Get the family together this week and crank out a few dozen of these amazing little sugar cookies. I’ve also included a link to my royal icing recipe so that you can get busy decorating! I hope that you and your family have a wonderful Christmas!
Cut Out Sugar Cookie Recipe
- 2 sticks unsalted butter room temperature
- 2 cups granulated sugar
- 2 large eggs room temperature
- 1 tablespoon vanilla extract
- 4 cups all purpose flour sifted
- 1 teaspoon salt
Royal Icing Recipe
- Using a stand mixer with the paddle attachment, beat the sugar and butter on low speed for about 2 minutes. The mixture should be light and fluffy but be careful not to over-beat.

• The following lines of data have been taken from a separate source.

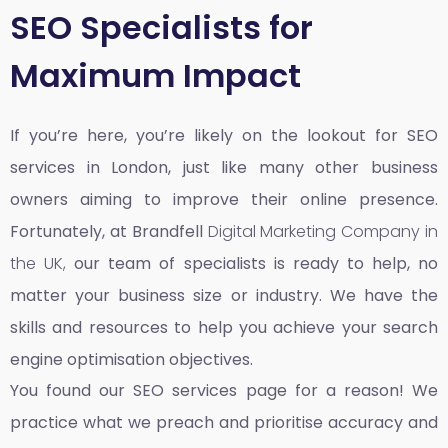
SEO Specialists for
Maximum Impact
If you’re here, you’re likely on the lookout for SEO
services in London, just like many other business
owners aiming to improve their online presence.
Fortunately, at Brandfell
Digital Marketing Company in
the UK,
our team of specialists is ready to help, no
matter your business size or industry. We have the
skills and resources to help you achieve your search
engine optimisation objectives.
You found our SEO services page for a reason! We
practice what we preach and prioritise accuracy and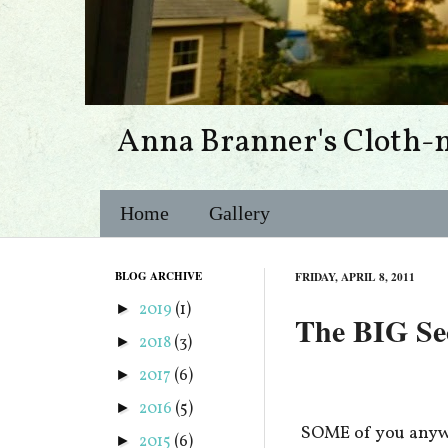
Anna Branner's Cloth-
Home
Gallery
BLOG ARCHIVE
FRIDAY, APRIL 8, 2011
2019
(1)
►
The BIG Secr
2018
(3)
►
2017
(6)
►
2016
(5)
►
SOME of you anywa
2015
(6)
►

- Add the eggs, one at a time and beat on low speed until incorporated. Scrape down the sides of the bowl as necessary.
- Add the vanilla extract and mix until everything is combined.
- In a medium sized mixing bowl, sift the flour and salt together.

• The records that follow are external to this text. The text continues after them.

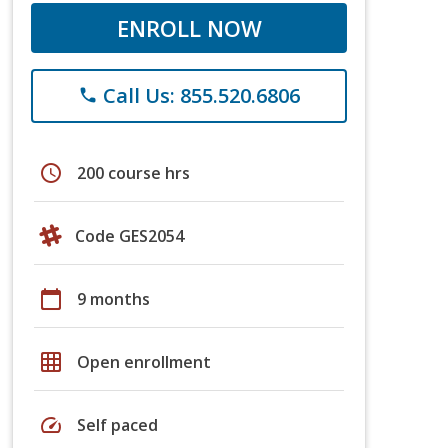
ENROLL NOW
Call Us: 855.520.6806
phone
schedule
200 course hrs
Code GES2054
calendar_today
9 months
grid_on
Open enrollment
speed
Self paced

- Add the dry ingredients to the mixer and beat on low speed for about 30-45 seconds. Scrape down the sides of the bowl and then continue to beat until the dough pulls away from the sides of the bowl. Another 30-45 seconds.
- Place half of the dough between two pieces of wax paper and roll out into desired thickness. I prefer ¼ inch thickness. Repeat with the other half.
- Stack the sheets of rolled out dough on a baking sheet (do not remove wax paper) and chill in the refrigerator for about an hour or until the dough is hard to the touch.
- Preheat your oven to 350°.
- Cut your shapes out of the rolled out dough, place on a parchment lined baking sheet and bake for 10-14 minutes. You want them to be very light golden brown around the edges. Do not over-bake!
- Remove the cookies from the oven and leave them on the baking sheet to cool down completely before decorating.
- Use a rolling pin with guides to help get the perfect 1/4" thickness.
- Chill for at least one hour before cutting out shapes.
- Don't over-bake. The cookies will be a very light golden brown color on the bottom of the cookie.
- Store in a container at room temperature for up to 4 days.